MANILA, Philippines - The Securities and Exchange Commission has issued an order lifting the trading suspension on shares of Victorias Milling Co. Inc. (VMC) following the sugar miller’s implementation of corrective measures to clean its records.
However, the lifting of the trading suspension order is subject to VMC’s compliance with its outstanding obligations with the Philippine Stock Exchange.
Shares of the company were last traded on Oct. 8, 1997 at P0.29 each. The freeze on the sugar firm’s shares was effected after it sought debt relief and rehabilitation with the SEC and following findings of alleged fraudulent misrepresentation of material information.
“The said misrepresentation have been cleared, with the Office of the General Accountant having noted the adjustments made on the sugar inventory shortages and the company’s implementation of corrective measures to clean its records on transactions with affiliated companies,” the SEC said in its order.
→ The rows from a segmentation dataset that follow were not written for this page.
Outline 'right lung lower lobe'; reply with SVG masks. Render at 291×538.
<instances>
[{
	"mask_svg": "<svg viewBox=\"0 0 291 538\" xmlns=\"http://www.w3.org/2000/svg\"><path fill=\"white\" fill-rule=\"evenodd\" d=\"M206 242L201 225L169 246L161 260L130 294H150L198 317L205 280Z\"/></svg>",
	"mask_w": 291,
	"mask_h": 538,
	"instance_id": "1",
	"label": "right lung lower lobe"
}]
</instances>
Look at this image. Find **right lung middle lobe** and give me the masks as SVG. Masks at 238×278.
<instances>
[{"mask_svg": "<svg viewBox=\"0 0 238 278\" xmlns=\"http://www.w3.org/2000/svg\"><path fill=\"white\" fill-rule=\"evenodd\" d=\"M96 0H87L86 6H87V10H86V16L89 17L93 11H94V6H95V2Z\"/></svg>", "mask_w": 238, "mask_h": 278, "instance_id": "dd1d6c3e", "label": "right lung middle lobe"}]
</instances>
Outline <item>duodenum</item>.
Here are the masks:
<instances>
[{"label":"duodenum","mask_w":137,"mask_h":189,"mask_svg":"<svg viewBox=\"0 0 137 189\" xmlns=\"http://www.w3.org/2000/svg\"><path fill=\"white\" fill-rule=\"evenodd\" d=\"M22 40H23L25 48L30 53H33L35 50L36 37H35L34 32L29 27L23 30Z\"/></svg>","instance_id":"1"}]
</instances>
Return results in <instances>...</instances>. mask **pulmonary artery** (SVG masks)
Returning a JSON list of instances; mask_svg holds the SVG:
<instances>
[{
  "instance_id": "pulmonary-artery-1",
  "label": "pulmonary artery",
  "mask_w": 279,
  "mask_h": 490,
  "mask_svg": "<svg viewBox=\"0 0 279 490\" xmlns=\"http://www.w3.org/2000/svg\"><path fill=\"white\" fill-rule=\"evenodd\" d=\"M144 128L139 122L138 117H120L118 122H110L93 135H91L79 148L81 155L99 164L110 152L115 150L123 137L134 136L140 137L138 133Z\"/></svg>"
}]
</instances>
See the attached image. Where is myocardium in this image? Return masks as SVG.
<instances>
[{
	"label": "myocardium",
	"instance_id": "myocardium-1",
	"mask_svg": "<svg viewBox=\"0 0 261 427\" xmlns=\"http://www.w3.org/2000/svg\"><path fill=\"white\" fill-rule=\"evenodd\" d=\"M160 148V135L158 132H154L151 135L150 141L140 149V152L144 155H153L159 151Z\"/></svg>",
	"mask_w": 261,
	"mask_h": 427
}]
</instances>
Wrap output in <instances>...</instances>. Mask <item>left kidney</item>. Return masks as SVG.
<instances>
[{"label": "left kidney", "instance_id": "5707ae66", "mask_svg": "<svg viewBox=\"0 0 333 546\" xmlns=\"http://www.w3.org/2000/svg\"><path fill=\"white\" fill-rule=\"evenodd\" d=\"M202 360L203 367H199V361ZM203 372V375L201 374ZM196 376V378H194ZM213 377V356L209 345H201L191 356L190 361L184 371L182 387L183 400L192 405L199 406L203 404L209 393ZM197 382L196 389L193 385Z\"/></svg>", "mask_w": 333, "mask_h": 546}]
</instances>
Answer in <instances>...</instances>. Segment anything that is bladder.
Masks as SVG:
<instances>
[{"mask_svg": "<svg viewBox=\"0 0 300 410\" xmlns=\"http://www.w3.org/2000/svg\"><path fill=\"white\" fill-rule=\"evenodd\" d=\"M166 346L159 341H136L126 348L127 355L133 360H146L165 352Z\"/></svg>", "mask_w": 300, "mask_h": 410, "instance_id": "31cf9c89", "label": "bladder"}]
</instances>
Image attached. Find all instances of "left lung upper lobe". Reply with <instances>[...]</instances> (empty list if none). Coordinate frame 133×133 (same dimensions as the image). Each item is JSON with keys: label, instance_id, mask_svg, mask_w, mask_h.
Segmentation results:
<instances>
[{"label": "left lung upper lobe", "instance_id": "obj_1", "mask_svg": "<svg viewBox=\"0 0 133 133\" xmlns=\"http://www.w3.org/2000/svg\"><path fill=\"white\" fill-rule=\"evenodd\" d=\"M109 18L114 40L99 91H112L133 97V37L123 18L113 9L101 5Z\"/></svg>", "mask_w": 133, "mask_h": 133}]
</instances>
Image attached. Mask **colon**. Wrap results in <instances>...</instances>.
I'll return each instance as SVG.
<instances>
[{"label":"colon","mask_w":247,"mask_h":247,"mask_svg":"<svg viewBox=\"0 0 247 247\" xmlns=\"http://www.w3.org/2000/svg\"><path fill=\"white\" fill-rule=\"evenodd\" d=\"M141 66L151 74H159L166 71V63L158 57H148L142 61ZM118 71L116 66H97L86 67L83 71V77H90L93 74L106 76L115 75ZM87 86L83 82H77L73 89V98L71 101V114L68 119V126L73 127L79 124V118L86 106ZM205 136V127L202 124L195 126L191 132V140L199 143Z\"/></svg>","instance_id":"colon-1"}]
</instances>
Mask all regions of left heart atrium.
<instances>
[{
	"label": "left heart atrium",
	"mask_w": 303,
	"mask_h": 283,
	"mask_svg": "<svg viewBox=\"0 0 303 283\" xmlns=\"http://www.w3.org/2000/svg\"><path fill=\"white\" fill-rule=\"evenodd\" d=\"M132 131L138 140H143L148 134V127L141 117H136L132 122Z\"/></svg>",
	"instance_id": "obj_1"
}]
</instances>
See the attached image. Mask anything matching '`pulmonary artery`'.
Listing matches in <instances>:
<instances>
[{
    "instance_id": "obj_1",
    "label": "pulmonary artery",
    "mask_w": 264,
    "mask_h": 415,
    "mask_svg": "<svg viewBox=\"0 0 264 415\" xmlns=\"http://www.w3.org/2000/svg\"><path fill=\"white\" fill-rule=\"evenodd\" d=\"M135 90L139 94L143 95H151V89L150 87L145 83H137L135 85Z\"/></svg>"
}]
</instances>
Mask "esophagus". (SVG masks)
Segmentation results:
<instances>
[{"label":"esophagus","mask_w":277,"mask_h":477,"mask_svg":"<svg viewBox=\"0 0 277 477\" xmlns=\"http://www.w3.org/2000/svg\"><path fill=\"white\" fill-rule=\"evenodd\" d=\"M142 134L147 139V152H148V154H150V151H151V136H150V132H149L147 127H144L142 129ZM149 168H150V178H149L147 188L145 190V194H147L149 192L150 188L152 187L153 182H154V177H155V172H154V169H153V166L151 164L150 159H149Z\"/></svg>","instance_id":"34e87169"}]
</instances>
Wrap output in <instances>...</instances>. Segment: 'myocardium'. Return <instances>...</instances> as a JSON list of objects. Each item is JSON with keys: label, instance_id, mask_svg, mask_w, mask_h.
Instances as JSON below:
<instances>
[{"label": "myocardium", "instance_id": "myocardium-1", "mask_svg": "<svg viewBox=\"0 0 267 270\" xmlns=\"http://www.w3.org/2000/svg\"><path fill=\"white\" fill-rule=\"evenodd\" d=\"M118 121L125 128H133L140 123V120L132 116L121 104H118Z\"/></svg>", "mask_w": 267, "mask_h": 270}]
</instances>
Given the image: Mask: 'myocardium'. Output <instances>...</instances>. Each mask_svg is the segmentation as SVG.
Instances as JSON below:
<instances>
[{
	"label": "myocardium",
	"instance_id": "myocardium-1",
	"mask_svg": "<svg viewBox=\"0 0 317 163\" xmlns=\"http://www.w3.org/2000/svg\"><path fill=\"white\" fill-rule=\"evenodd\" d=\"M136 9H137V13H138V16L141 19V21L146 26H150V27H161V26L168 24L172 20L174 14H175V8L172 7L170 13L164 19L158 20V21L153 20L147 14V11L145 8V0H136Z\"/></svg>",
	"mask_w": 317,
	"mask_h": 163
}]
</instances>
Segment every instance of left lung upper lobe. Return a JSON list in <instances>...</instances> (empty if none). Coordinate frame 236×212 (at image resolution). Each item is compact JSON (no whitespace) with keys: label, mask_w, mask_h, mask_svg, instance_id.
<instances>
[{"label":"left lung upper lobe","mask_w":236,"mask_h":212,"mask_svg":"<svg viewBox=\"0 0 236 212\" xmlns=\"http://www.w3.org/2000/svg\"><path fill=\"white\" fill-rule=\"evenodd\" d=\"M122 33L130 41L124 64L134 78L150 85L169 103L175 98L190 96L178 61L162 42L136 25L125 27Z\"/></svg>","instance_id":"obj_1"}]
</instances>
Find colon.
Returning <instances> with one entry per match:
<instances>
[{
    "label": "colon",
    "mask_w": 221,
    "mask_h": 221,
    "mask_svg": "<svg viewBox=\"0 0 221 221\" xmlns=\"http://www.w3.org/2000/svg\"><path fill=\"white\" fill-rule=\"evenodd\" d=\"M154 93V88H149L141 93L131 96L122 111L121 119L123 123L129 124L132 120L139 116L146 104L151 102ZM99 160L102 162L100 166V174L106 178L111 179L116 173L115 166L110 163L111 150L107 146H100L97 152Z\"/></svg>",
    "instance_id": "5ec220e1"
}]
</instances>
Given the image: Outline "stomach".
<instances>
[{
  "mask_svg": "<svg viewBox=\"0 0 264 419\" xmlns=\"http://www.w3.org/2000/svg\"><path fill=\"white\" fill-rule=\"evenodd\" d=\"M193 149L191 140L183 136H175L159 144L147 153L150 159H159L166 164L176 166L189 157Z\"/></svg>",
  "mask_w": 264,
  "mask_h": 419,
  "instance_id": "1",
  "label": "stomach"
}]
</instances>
The Negros Occidental-based sugar firm suffered tight liquidity problems in 1995 due to increased competition and a failed diversification into property and other non-sugar ventures.
In 2003, VMC saw a new investor in Tanduay Holdings Inc. of tobacco and airlines tycoon Lucio Tan, which injected P300 million in fresh capital to help revive the sugar miller’s operation under a rehabilitation plan.
To unlock more efficiency in its business, VMC plans to venture into railroad infrastructure and power.
The railroad project, which could be undertaken with other sugar millers, is intended to transport sugarcanes and passengers to help reduce transportation costs.